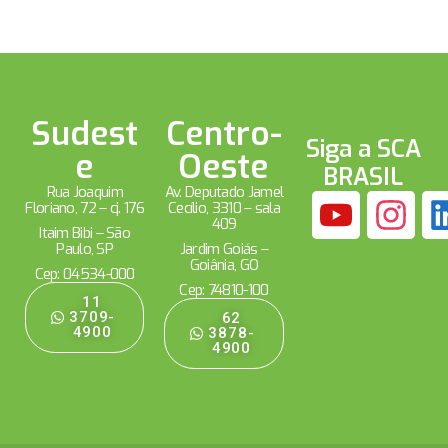
Sudest
Centro-
Siga a SCA
e
Oeste
BRASIL
Rua Joaquim
Av. Deputado Jamel
Floriano, 72 – cj. 176
Cecílio, 3310 – sala
409
Itaim Bibi – São
Paulo, SP
Jardim Goiás –
Goiânia, GO
Cep: 04534-000
Cep: 74810-100
11
3709-
62
4900
3878-
4900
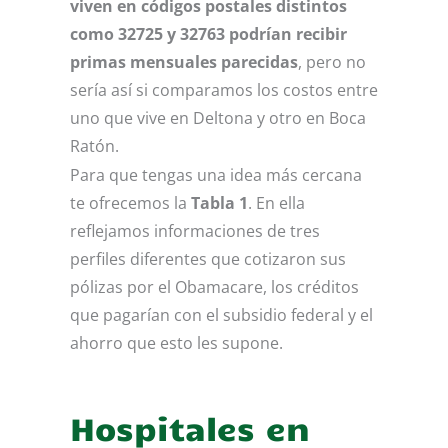
viven en códigos postales distintos
como 32725 y 32763 podrían recibir
primas mensuales parecidas
, pero no
sería así si comparamos los costos entre
uno que vive en Deltona y otro en Boca
Ratón.
Para que tengas una idea más cercana
te ofrecemos la
Tabla 1
. En ella
reflejamos informaciones de tres
perfiles diferentes que cotizaron sus
pólizas por el Obamacare, los créditos
que pagarían con el subsidio federal y el
ahorro que esto les supone.
Hospitales en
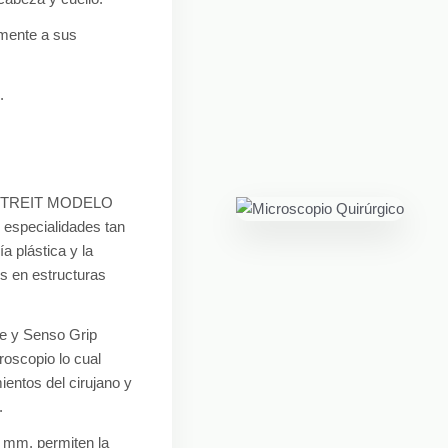
amente a sus
.
G STREIT MODELO
 especialidades tan
ía plástica y la
s en estructuras
e y Senso Grip
roscopio lo cual
ientos del cirujano y
.
 mm, permiten la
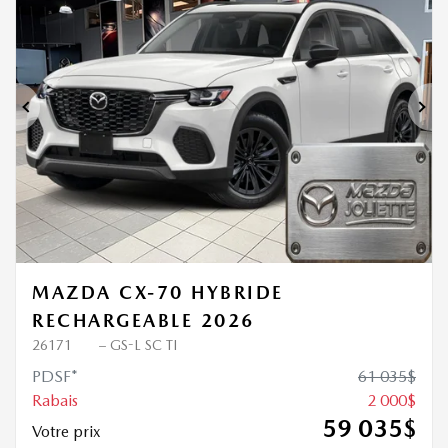
2 000
$
de Rabais
Précédent
Sui
MAZDA CX-70 HYBRIDE
RECHARGEABLE 2026
26171
– GS-L SC TI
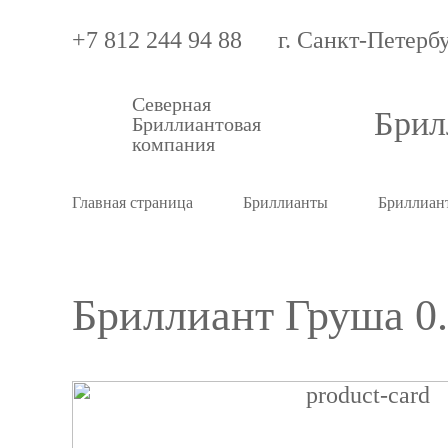
+7 812 244 94 88
г. Санкт-Петерб
Северная
Брил
Бриллиантовая
компания
Главная страница
Бриллианты
Бриллиан
Бриллиант Груша 0.1
Бриллиант
Груша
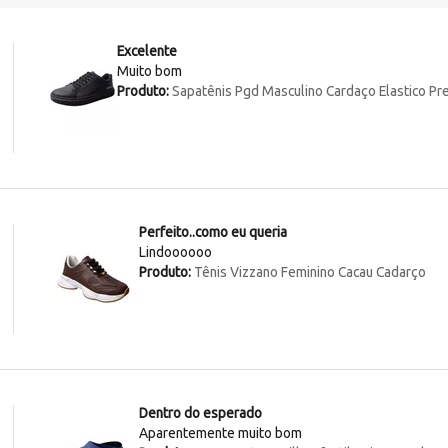
Excelente
Muito bom
Produto:
Sapatênis Pgd Masculino Cardaço Elastico Pr
Perfeito..como eu queria
Lindoooooo
Produto:
Tênis Vizzano Feminino Cacau Cadarço
Dentro do esperado
Aparentemente muito bom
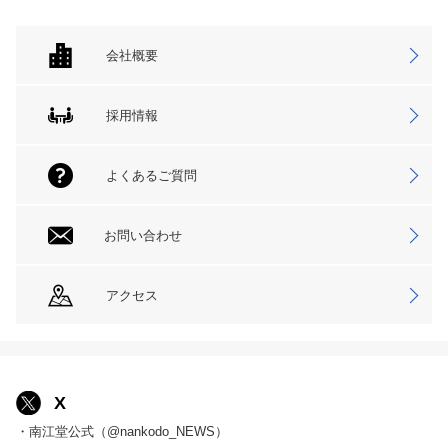
会社概要
採用情報
よくあるご質問
お問い合わせ
アクセス
X
・南江堂公式（@nankodo_NEWS）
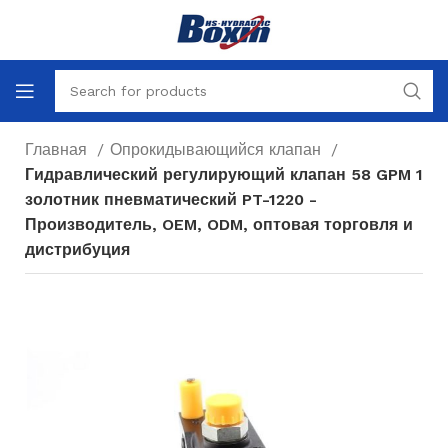
Главная
Опрокидывающийся клапан
Гидравлический регулирующий клапан 58 GPM 1
золотник пневматический PT-1220 -
Производитель, OEM, ODM, оптовая торговля и
дистрибуция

★ ★ ★ ★ ★ ★ ★

Problem details>
Rewrite everything in the rows above from the line containing "812 244 94 88" down to the end of the rows, with "Produto" changed to "Artigo" and nothing else altered. Omit the pictures from your answer.

Your response>
+7 812 244 94 88
г. Санкт-Петерб
Северная
Брил
Бриллиантовая
компания
Главная страница
Бриллианты
Бриллиан
Бриллиант Груша 0.1
Бриллиант
Груша
Excelente
Muito bom
Artigo:
Sapatênis Pgd Masculino Cardaço Elastico Pr
Perfeito..como eu queria
Lindoooooo
Artigo:
Tênis Vizzano Feminino Cacau Cadarço
Dentro do esperado
Aparentemente muito bom
会社概要
採用情報
よくあるご質問
お問い合わせ
アクセス
X
・南江堂公式（@nankodo_NEWS）
Главная
Опрокидывающийся клапан
Гидравлический регулирующий клапан 58 GPM 1
золотник пневматический PT-1220 -
Производитель, OEM, ODM, оптовая торговля и
дистрибуция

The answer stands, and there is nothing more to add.